Could "The Hurt Locker" be in jeopardy of losing Oscar votes?

It's Oscar season, and the claws are out. There have long been rumblings of vote lobbying and slandering of rival movies around Oscar season, and this season, The Hurt Locker may be the movie suffering the most.

The drama started with a credits controversy. The Academy has a cap of three producers that are allowed to be credited under a film, but The Hurt Locker has four contributing producers: Director Kathryn Bigelow, screenplay writer Mark Boal, Greg Shapiro, and Nicholas Chartier of Voltage Pictures. The odd man out here is Voltage Picture's Nicholas Chartier.
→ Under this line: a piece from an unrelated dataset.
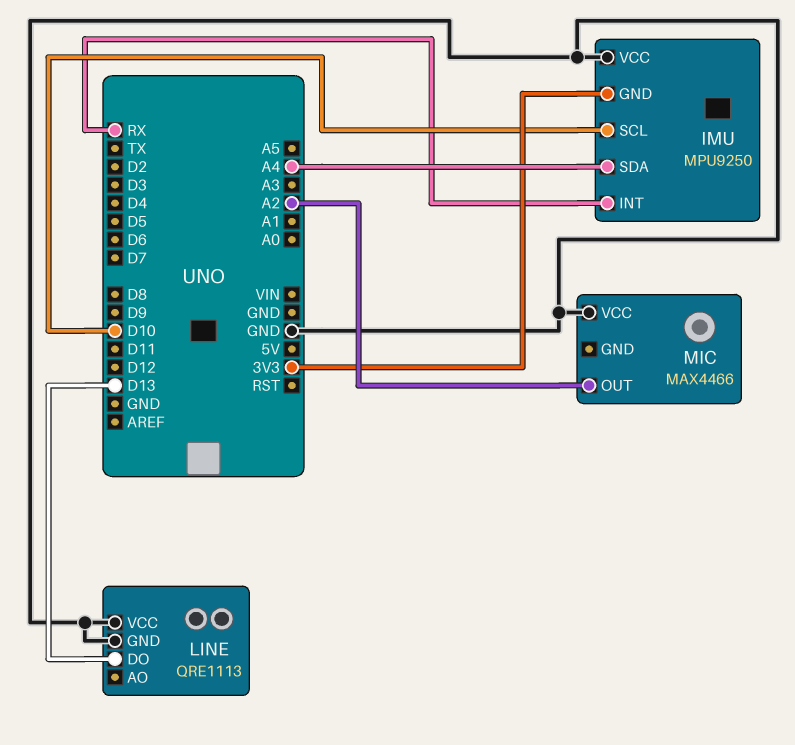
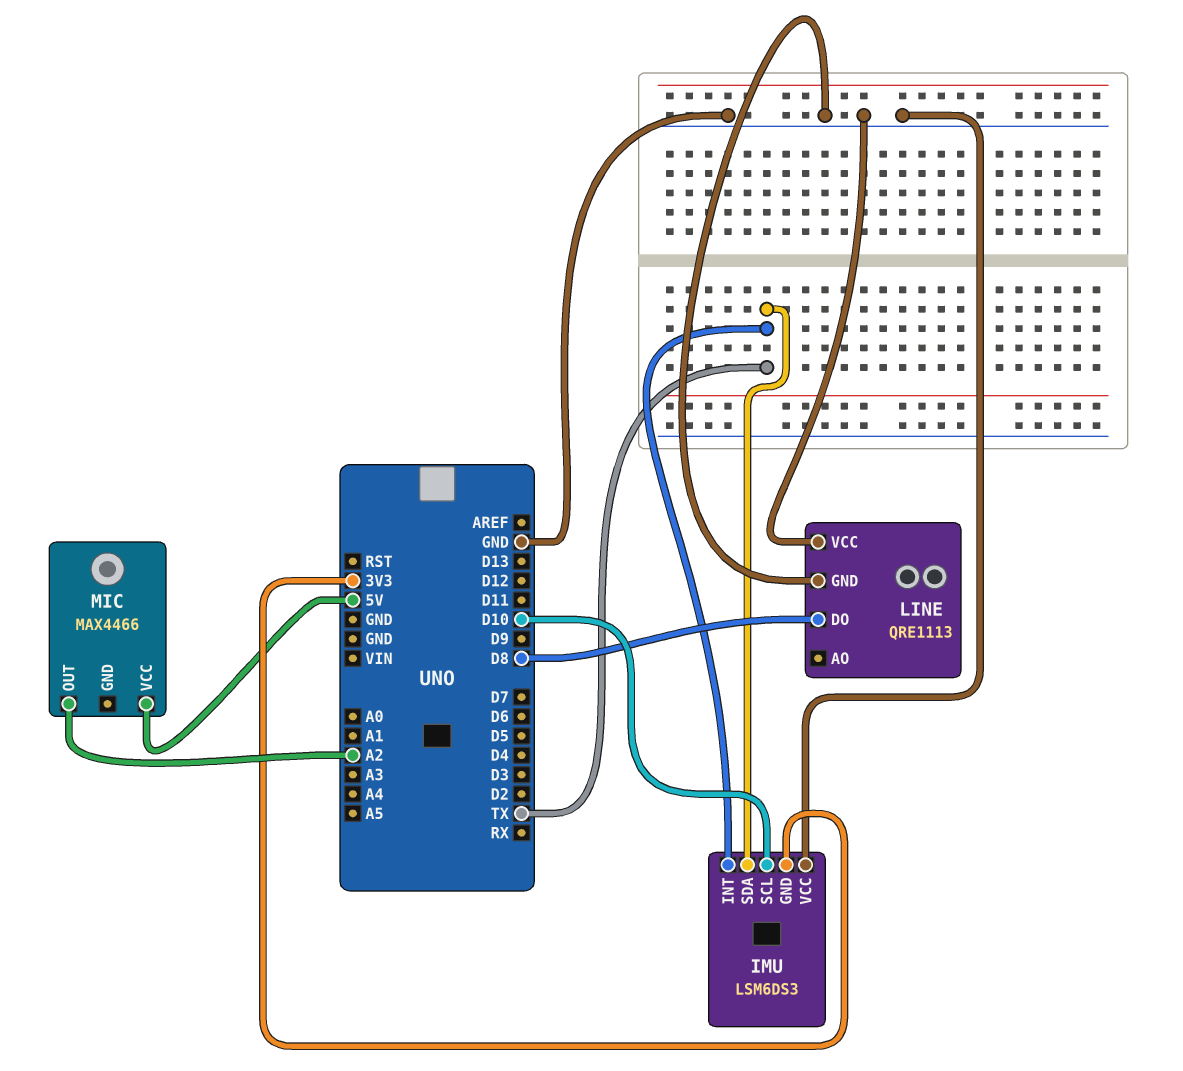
IMU: MPU9250 -> LSM6DS3
IMU pin INT: RX -> TX
IMU pin SDA: A4 -> TX
LINE pin DO: D13 -> D8
MIC pin VCC: GND -> 5V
As reported by Nikki Finke, Chartier was a huge financial backer in this film, and he even leveraged his home to fund this film. A riff occurred when tensions erupted among the four, and Nicholas was banned from the set after trying to fire Mark Boal. This is all conjecture and hearsay, though. Who knows what really happened, but what I do know is that Nikki is rarely off the mark. However, Kathryn, Mark, and Greg eventually wrote letters to the Academy and petitioned for Nicholas to be added on as a credited producer.

Hot off the heels of the successful petition, Chartier, for some inexplicable reason, sent a mass email, many of which included Academy members and other influential people in the biz, lobbying for votes.
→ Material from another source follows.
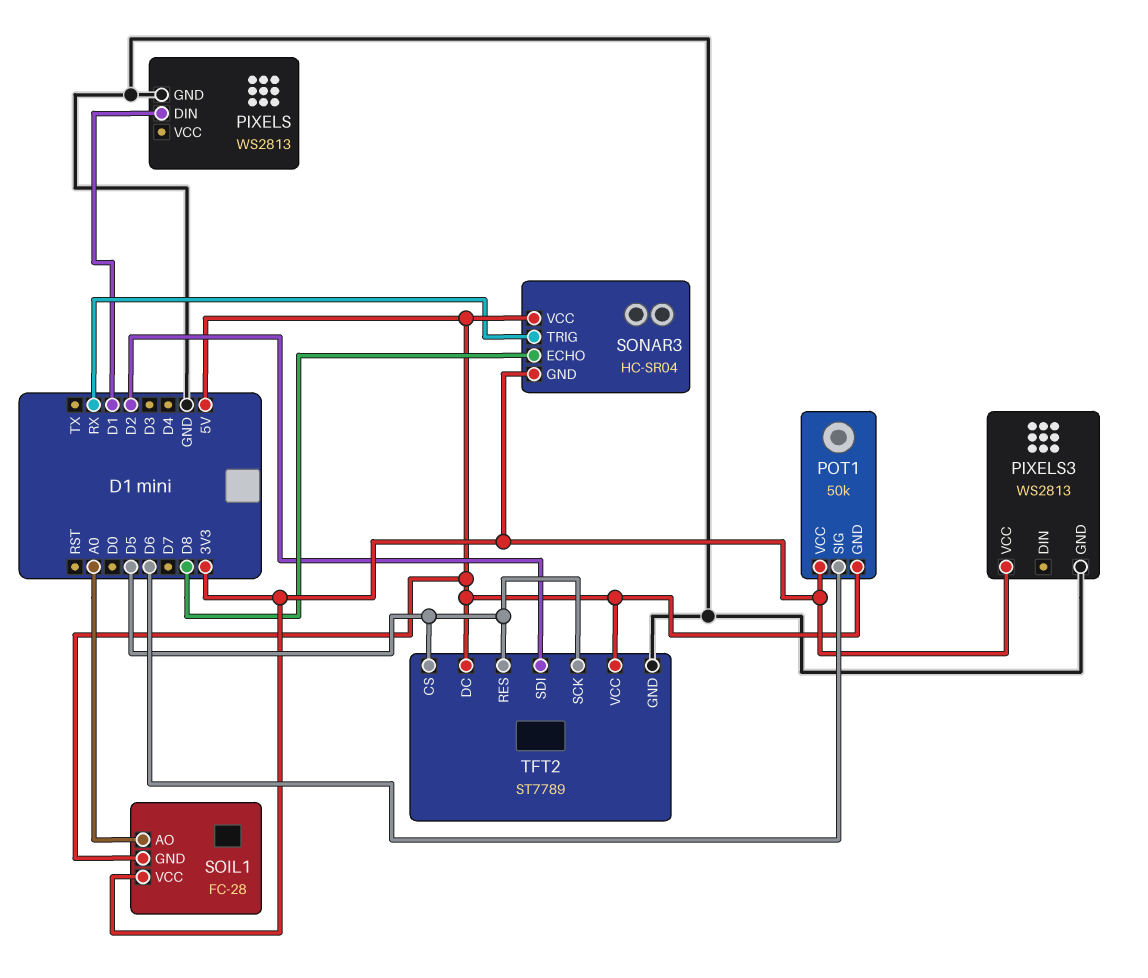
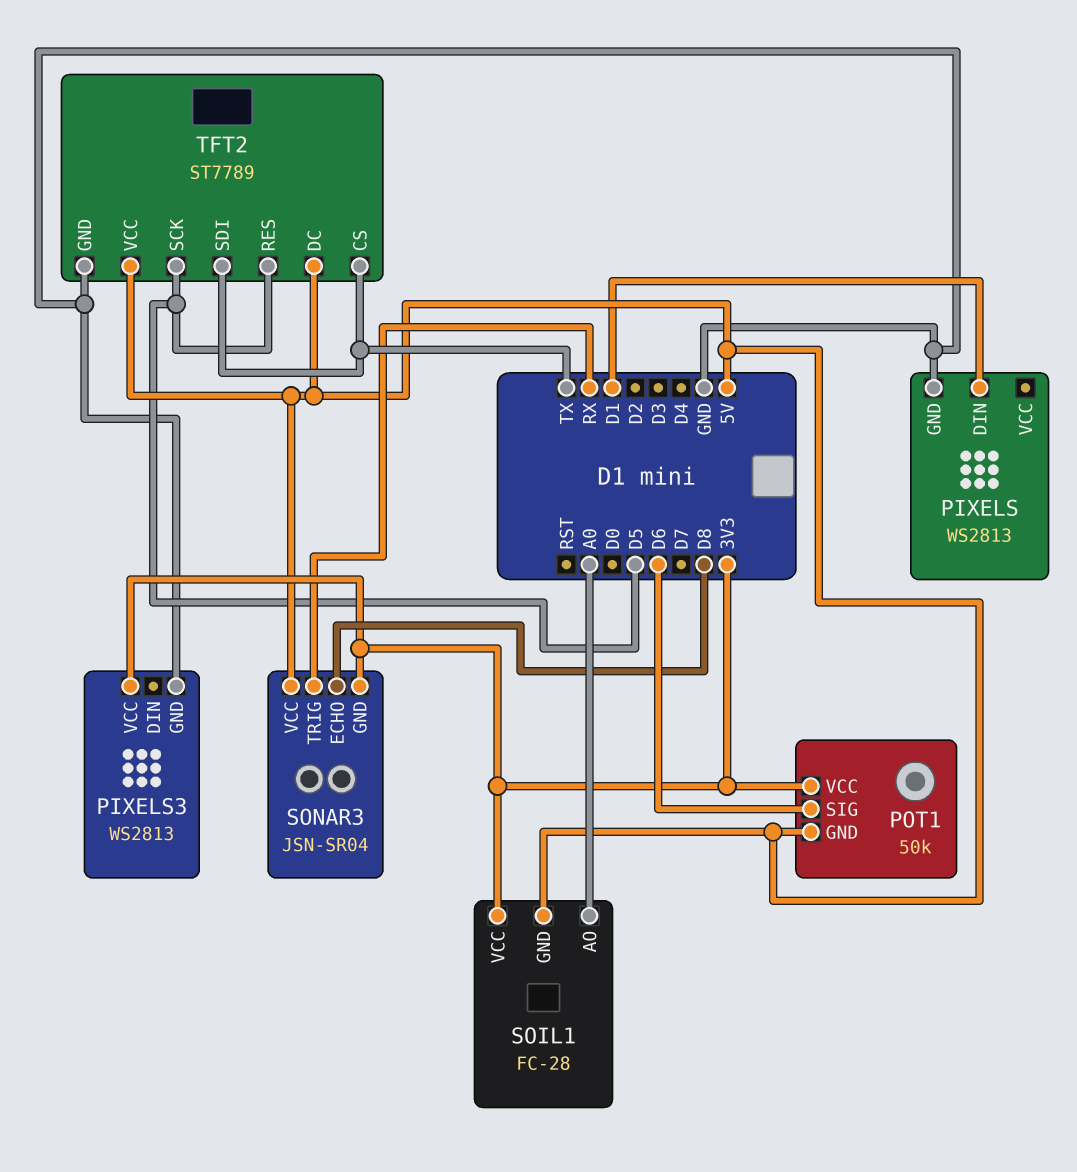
SONAR3: HC-SR04 -> JSN-SR04
TFT2 pin CS: D5 -> TX
TFT2 pin SDI: D2 -> TX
Chartier's original email: (courtesy LAtimes)

I hope all is well with you. I just wanted to write you and say I hope you liked Hurt Locker and if you did and want us to win, please tell (name deleted) and your friends who vote for the Oscars, tell actors, directors, crew members, art directors, special effects people, if everyone tells one or two of their friends, we will win and not a $500M film, we need independent movies to win like the movies you and I do, so if you believe The Hurt Locker is the best movie of 2010, help us!

I'm sure you know plenty of people you've worked with who are academy members whether a publicist, a writer, a sound engineer, please take 5 minutes and contact them. Please call one or two persons, everything will help!

best regards,

Nicolas Chartier Voltage Pictures

Chartier issued an apology email shortly thereafter, but the damage was already done. Clearly the "$500M film" in question is Avatar. This was an absolute violation of Academy rules, and now The Hurt Locker could be in serious jeopardy of losing votes. This breaks my heart because The Hurt Locker clearly deserves to win best picture at the Oscars. Let's hope voters still get that.
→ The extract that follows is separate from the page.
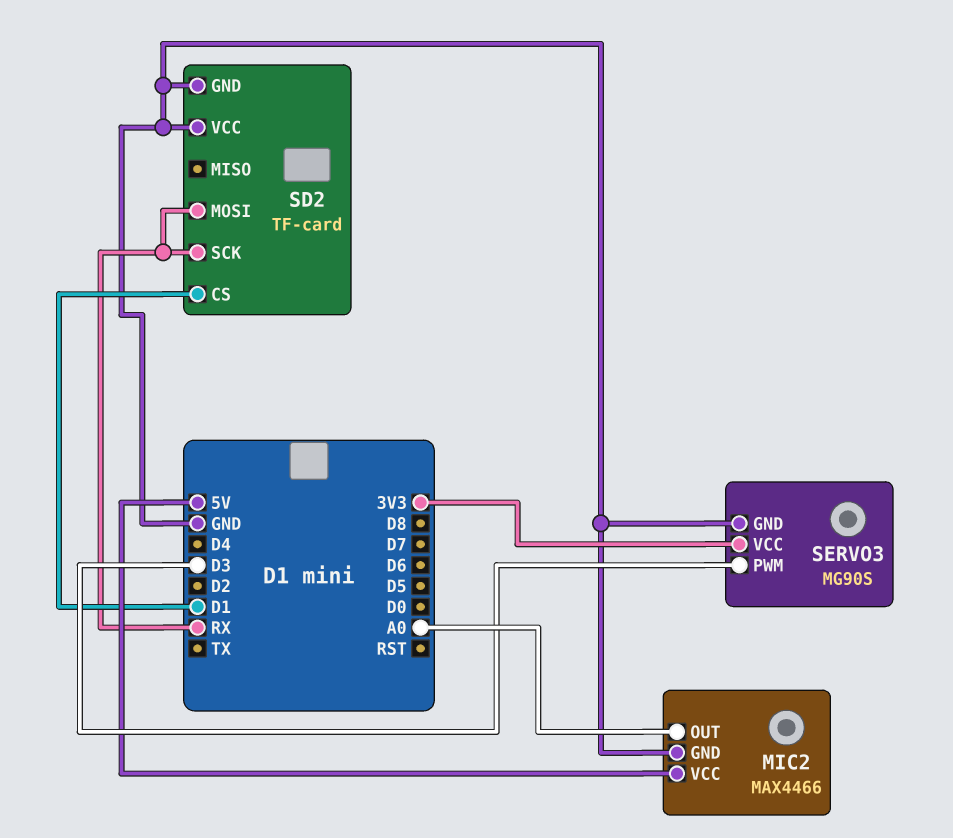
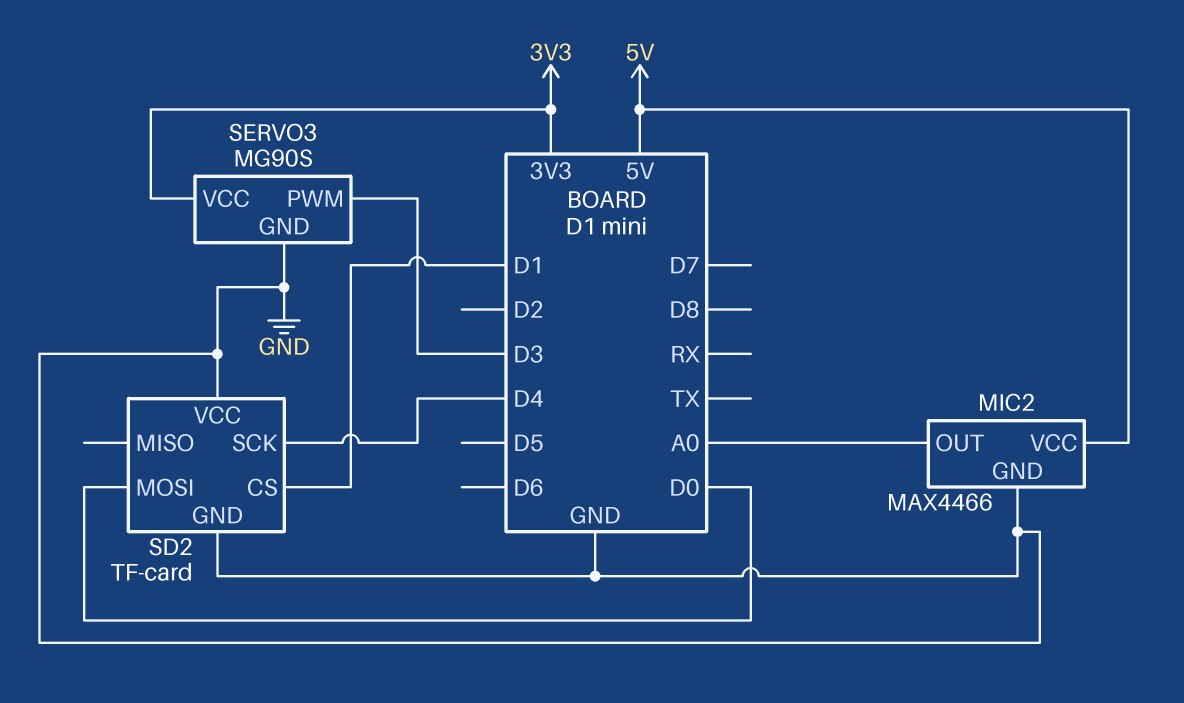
SD2 pin MOSI: RX -> D0
SD2 pin SCK: RX -> D4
I still can't believe it wasn't already glaringly obvious that this was a stupid thing for Chartier to do. Maybe it was a temporary loss of judgment or bout of insanity, but I really don't get why you'd jeopardize your film's (extremely good) chances of winning. Chartier didn't need to lobby for votes, I'm sure many voters were already convinced themselves.

Cross your fingers.

ETA: Chartier has officially been uninvited from attending this Sunday's Oscars. Yikes.